[[ Data supplied open ]]
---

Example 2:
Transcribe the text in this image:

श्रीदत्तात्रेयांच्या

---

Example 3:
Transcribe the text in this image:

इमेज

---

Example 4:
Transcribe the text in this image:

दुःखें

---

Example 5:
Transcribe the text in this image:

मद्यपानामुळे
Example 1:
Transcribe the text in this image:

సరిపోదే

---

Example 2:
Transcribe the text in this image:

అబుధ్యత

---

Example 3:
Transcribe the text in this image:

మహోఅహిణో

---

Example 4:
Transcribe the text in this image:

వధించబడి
[[ Data supplied closed ]]
◆ **What this task involves**:
Please set down each line of the records exactly as given.

◆ **Your response**:
---

Example 2:
Transcribe the text in this image:

श्रीदत्तात्रेयांच्या

---

Example 3:
Transcribe the text in this image:

इमेज

---

Example 4:
Transcribe the text in this image:

दुःखें

---

Example 5:
Transcribe the text in this image:

मद्यपानामुळे
Example 1:
Transcribe the text in this image:

సరిపోదే

---

Example 2:
Transcribe the text in this image:

అబుధ్యత

---

Example 3:
Transcribe the text in this image:

మహోఅహిణో

---

Example 4:
Transcribe the text in this image:

వధించబడి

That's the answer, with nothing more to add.